- [Problem requirements]
Reproduce verbatim everything from the start of the records down to and including the line that contains "fushën e biznesve.".

----

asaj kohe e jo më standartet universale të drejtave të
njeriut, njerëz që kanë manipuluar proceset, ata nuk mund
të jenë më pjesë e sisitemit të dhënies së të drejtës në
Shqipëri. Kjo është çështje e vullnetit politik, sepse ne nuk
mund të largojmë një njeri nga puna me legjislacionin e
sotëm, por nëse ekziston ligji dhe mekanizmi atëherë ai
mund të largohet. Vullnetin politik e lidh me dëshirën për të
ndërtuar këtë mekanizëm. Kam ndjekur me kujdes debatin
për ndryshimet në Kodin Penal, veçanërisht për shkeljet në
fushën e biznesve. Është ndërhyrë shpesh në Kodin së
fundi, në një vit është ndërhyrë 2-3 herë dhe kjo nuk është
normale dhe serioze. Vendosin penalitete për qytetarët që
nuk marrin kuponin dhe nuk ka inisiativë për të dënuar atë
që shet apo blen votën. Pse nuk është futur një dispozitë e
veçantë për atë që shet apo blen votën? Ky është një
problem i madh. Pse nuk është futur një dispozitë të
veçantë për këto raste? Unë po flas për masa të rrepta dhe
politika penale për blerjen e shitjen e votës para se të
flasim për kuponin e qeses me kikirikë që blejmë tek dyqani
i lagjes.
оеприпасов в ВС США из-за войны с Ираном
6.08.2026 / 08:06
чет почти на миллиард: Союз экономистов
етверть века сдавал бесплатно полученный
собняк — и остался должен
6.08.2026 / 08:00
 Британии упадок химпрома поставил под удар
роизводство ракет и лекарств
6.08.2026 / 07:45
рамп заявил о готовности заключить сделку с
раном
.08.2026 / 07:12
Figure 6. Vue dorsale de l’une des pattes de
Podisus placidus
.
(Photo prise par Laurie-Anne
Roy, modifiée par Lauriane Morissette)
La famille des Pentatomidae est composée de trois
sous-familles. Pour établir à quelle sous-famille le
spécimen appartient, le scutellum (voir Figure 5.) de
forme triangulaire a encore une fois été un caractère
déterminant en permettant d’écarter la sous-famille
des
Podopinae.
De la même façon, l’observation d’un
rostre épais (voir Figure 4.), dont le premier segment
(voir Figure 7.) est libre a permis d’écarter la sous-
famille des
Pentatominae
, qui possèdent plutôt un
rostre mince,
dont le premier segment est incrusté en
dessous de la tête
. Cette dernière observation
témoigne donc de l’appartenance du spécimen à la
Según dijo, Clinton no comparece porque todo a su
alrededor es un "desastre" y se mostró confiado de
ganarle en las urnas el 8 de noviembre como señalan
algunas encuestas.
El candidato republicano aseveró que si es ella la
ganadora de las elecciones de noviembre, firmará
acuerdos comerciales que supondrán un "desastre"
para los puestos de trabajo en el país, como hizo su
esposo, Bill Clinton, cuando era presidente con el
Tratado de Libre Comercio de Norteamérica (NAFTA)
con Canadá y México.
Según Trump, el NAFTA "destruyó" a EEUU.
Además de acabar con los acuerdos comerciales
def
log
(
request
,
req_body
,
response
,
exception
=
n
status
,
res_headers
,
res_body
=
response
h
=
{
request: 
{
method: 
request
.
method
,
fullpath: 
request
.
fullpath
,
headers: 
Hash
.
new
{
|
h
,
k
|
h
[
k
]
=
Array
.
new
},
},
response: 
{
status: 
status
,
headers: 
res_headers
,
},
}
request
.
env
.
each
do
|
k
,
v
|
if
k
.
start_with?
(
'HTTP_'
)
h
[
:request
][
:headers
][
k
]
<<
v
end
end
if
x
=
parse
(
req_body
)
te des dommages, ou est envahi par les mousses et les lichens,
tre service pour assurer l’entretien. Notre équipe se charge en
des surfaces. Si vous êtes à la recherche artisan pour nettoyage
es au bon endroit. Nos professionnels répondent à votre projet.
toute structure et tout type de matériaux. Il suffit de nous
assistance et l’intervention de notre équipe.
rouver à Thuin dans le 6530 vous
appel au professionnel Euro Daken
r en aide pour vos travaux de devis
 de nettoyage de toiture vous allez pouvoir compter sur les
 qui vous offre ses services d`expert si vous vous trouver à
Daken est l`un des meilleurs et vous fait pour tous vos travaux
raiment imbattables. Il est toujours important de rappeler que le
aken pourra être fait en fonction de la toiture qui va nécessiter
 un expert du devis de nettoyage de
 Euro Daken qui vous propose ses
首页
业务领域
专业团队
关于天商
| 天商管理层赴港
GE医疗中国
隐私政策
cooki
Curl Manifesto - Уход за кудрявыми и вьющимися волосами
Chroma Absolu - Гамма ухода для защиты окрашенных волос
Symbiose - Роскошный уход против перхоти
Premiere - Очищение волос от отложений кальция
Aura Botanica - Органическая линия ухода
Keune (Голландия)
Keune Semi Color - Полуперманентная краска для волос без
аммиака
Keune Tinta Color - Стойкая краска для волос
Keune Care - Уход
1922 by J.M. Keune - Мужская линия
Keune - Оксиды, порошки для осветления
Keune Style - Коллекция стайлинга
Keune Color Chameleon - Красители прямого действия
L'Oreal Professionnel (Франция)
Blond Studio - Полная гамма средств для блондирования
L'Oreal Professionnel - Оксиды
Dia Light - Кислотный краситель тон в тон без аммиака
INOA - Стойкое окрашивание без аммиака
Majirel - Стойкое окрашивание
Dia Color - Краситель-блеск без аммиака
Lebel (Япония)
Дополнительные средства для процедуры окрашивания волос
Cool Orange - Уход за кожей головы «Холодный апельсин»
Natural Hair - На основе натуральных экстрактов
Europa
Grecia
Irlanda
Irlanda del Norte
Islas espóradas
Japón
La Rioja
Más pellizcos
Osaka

----

- [Exercise solution]
asaj kohe e jo më standartet universale të drejtave të
njeriut, njerëz që kanë manipuluar proceset, ata nuk mund
të jenë më pjesë e sisitemit të dhënies së të drejtës në
Shqipëri. Kjo është çështje e vullnetit politik, sepse ne nuk
mund të largojmë një njeri nga puna me legjislacionin e
sotëm, por nëse ekziston ligji dhe mekanizmi atëherë ai
mund të largohet. Vullnetin politik e lidh me dëshirën për të
ndërtuar këtë mekanizëm. Kam ndjekur me kujdes debatin
për ndryshimet në Kodin Penal, veçanërisht për shkeljet në
fushën e biznesve. Është ndërhyrë shpesh në Kodin së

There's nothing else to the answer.